By TJ Lawrence
Now that November is coming up, I’m here to tell you about National Novel Writing Month. (That’s the NaNoWriMo I referred to above; participants are affectionately called WriMos, and it’s in – you guessed it – November.)
NaNoWriMo is a bit of a challenge. It requires you to set your own bar high. For adults, 50,000 words in a month is the preset goal. For people under 18, there is a separate site, where any goal – from just 1,000 words to 100,000 words – can be chosen. For some, the pressure to reach your goal is stimulating. NaNo definitely encourages commitment. Commitment to your ideas and your abilities, no matter if you produce a polished novel or 80 double-spaced pages of ‘word vomit’ that you will eventually have to rewrite. (< me)
If you’ve been struggling to write your book/script/fic/etc. on your own, the best thing about NaNoWriMo is that it makes you feel less alone. There are supportive writers’ chats, places you can get storytelling tips, revision centers… and all of them are full of people who are having problems just like you are. Wrote your main squad into a corner? Yeah, somebody else probably stuck them in a lava temple with zombie alligators and forgot the secret exit was blocked. Just can’t kill someone off? There are dozens of messy, tear-filled posts about dealing with that. Writer’s block? Every single person on the site has probably been there. If they already fixed their problem, you can get tips on how to solve your issue. And if they are still stuck, you may be able to help them, giving you that wonderful, fuzzy good-deed-for-the-day feeling and establishing your ‘blog cred’ as a helpful individual.
NaNoWriMo YWP (the under-18 version) launched a redesigned site in time for November of last year. It has a cool writing interface that automatically logs your words (make sure to save your work somewhere else too, though) and can bring up writing prompts to get you started for the day. And you can use the site any month of the year – although November is when the party really gets started. In addition to help blogs and character workshops, there are also chats about fandoms, roleplays, and additional miscellaneous randomness. Famous authors (John Green, Lois Lowry, etc.) provide short and extremely encouraging pep talks to keep you going until midnight, Nov. 30.

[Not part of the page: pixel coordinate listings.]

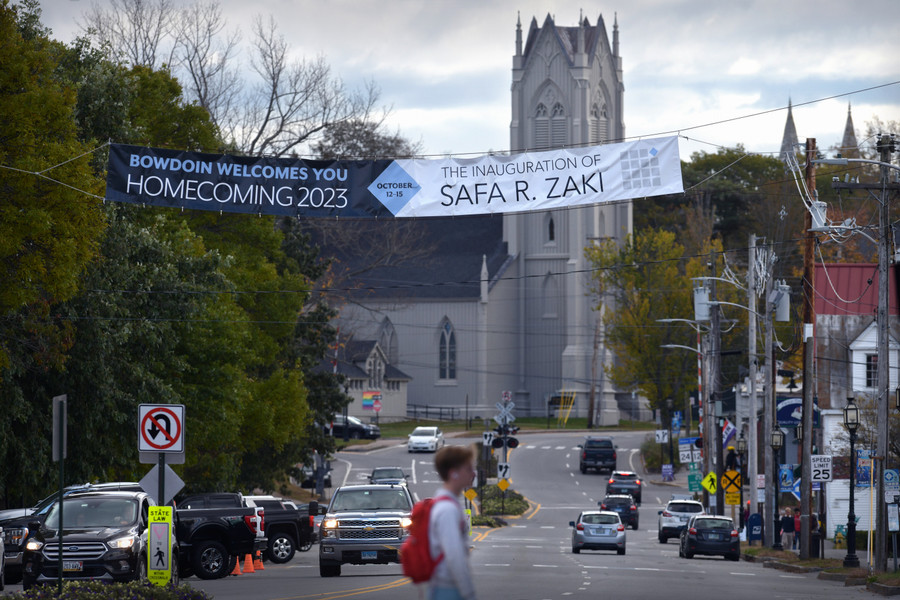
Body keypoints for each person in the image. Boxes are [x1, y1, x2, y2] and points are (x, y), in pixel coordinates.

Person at [428, 445, 477, 600]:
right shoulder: (447, 509)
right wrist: (468, 592)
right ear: (453, 473)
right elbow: (454, 556)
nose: (473, 473)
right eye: (468, 468)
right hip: (448, 589)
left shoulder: (447, 504)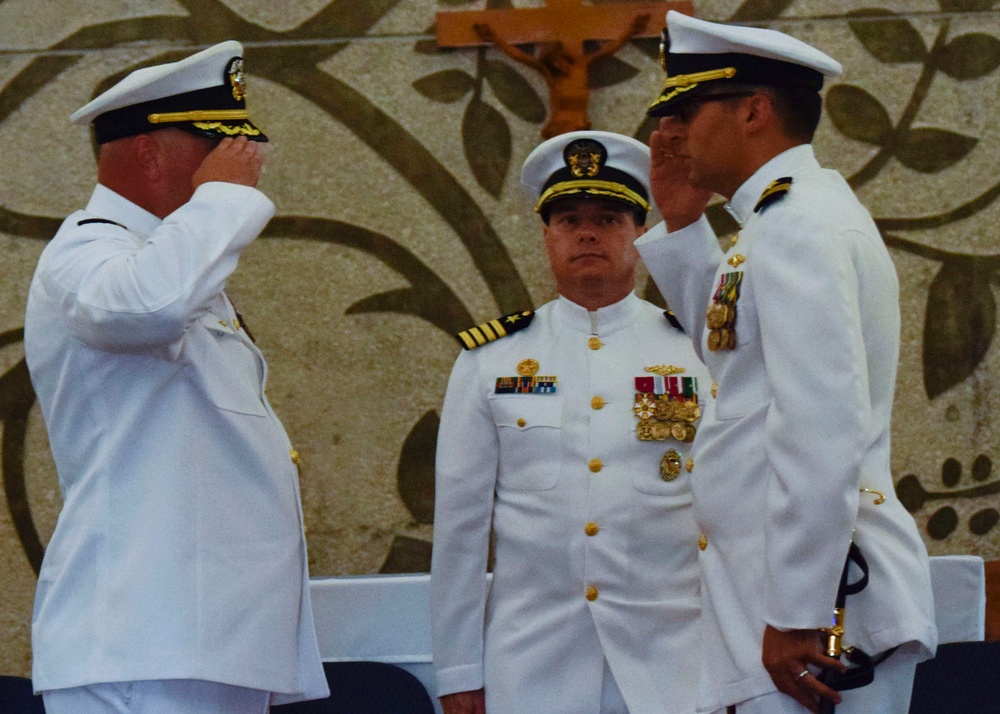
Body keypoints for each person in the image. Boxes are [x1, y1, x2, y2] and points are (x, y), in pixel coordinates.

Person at [634, 11, 937, 714]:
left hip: (821, 611)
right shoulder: (777, 219)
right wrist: (683, 225)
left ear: (754, 111)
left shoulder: (799, 226)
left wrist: (801, 613)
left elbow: (821, 426)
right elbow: (736, 358)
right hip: (782, 599)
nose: (671, 131)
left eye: (689, 108)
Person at [24, 41, 329, 713]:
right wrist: (220, 200)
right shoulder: (87, 251)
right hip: (140, 638)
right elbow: (147, 308)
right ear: (152, 152)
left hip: (201, 637)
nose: (243, 169)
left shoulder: (175, 269)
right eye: (219, 150)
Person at [431, 130, 713, 714]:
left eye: (609, 218)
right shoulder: (491, 360)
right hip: (533, 664)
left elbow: (731, 512)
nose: (587, 232)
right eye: (569, 219)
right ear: (547, 236)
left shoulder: (695, 350)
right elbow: (460, 531)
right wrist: (458, 671)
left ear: (640, 232)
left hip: (675, 661)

But NaNoWriMo is just the beginning of your book. It kick-starts your feeling of accomplishment, of actually getting something done, of creating an entirely new world, character, plot, or whatever you want! Doing NaNo was worth it for me because I learned to believe in myself and in my imagination. I will continue writing about Cory and Marie and Dennis and all of my other new characters. I know who they are, and what they will do, and soon the rest of the world will too. But the point of NaNoWriMo, for everyone, is that you start. You try! You are doing it, and there’s no point to hesitation. After NaNo, you will have more hard work to get through. But NaNoWriMo lets you know that you can work hard, on time, and create whatever kind of story you put your imagination into.